Students at three Southeast Houston HISD schools no longer have to experience a library void of books.

The schools once-depleted library shelves are now filled with novels, nonfiction, games and gadgets. Thousands of new books, iPads and learning resources were unveiled at Cullen, Yates, and Attucks, following an uproar from parents last fall about woefully inadequate and non-existent libraries.

HISD officials said efforts to cut costs and use “classroom libraries” to increase literacy left many schools without proper resources.

“We had many schools that did not have existing libraries or the libraries were shuttered due to budgetary reasons,” said HISD Chief Academic Officer Grenita Lathan. “So we’ve made an investment not only into these three schools…because we’re going to start looking at some of those other schools where the libraries are closed or they don’t have librarians.”

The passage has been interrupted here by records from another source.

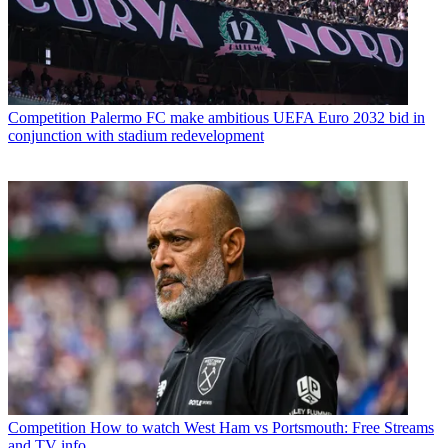
Competition
Palermo FC make ambitious UEFA Euro 2032 bid in
conjunction with stadium redevelopment
Competition
How to watch West Ham vs Portsmouth: Free Streams
and TV info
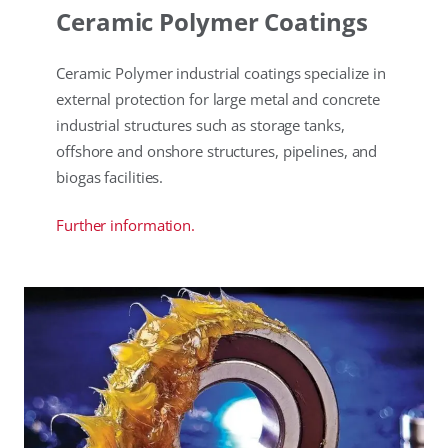
Ceramic Polymer Coatings
Ceramic Polymer industrial coatings specialize in
external protection for large metal and concrete
industrial structures such as storage tanks,
offshore and onshore structures, pipelines, and
biogas facilities.
Further information.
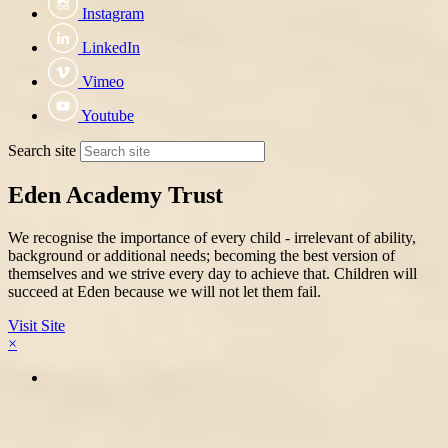
Instagram
LinkedIn
Vimeo
Youtube
Search site
Eden Academy Trust
We recognise the importance of every child - irrelevant of ability,
background or additional needs; becoming the best version of
themselves and we strive every day to achieve that. Children will
succeed at Eden because we will not let them fail.
Visit Site
×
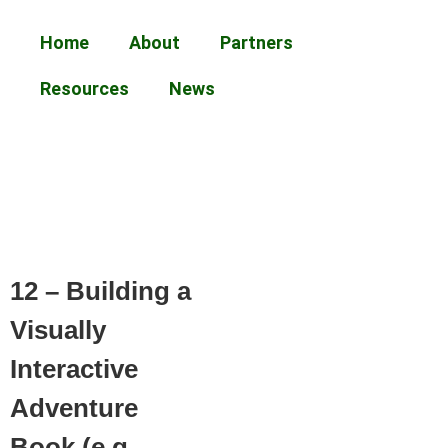
Home
About
Partners
Resources
News
12 – Building a
Visually
Interactive
Adventure
Book (e.g.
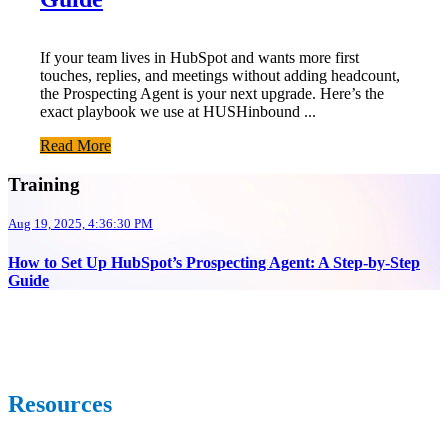
If your team lives in HubSpot and wants more first
touches, replies, and meetings without adding headcount,
the Prospecting Agent is your next upgrade. Here’s the
exact playbook we use at HUSHinbound ...
Read More
Training
Aug 19, 2025, 4:36:30 PM
How to Set Up HubSpot’s Prospecting Agent: A Step-by-Step
Guide
Resources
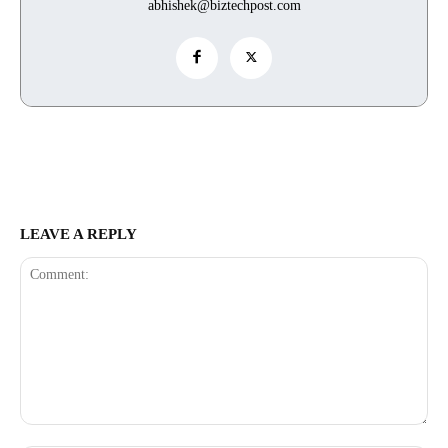
abhishek@biztechpost.com
LEAVE A REPLY
Comment:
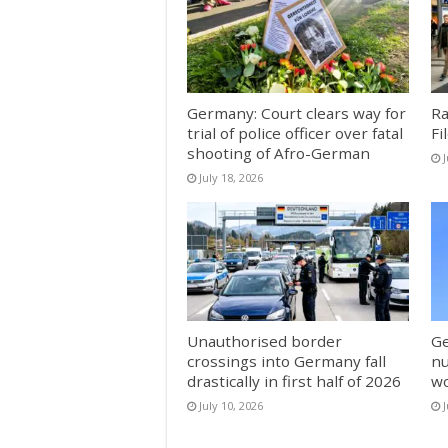
Germany: Court clears way for
Ra
trial of police officer over fatal
Fi
shooting of Afro-German
J
July 18, 2026
Unauthorised border
Ge
crossings into Germany fall
nu
drastically in first half of 2026
w
July 10, 2026
J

The issue was brought to light by activist Gerry Monroe, who was speaking at Cullen when he noticed the lack of books.

“I was floored because the shelves had no books,” he said. “After years of using books, students taking them home, the supply started to deplete. The principal barely has a budget to run the school, so I’m not faulting him, but this should never happen.”

Monroe, who runs a program called One Houston/One Hood, immediately rallied other members of his community coalition to spread the word about the dire circumstances at the Third Ward schools.

Representatives from Half-Price Books, the NAACP Houston Chapter and Follett School Solutions, an educational resources vendor, immediately went into book-gathering mode.

“Strategically, we worked together to try and make sure that these libraries were outfitted in a manner that would be sufficient to educating our children,” said Monroe, who is also executive director of the United Urban Alumni Association. “No school should be without a school library. They also got a lot of new technology.”

The district also announced a collaboration with the Barbara Bush Houston Literacy Foundation, which will donate 1,200 books to students at Attucks and Cullen to help build the students’ home libraries.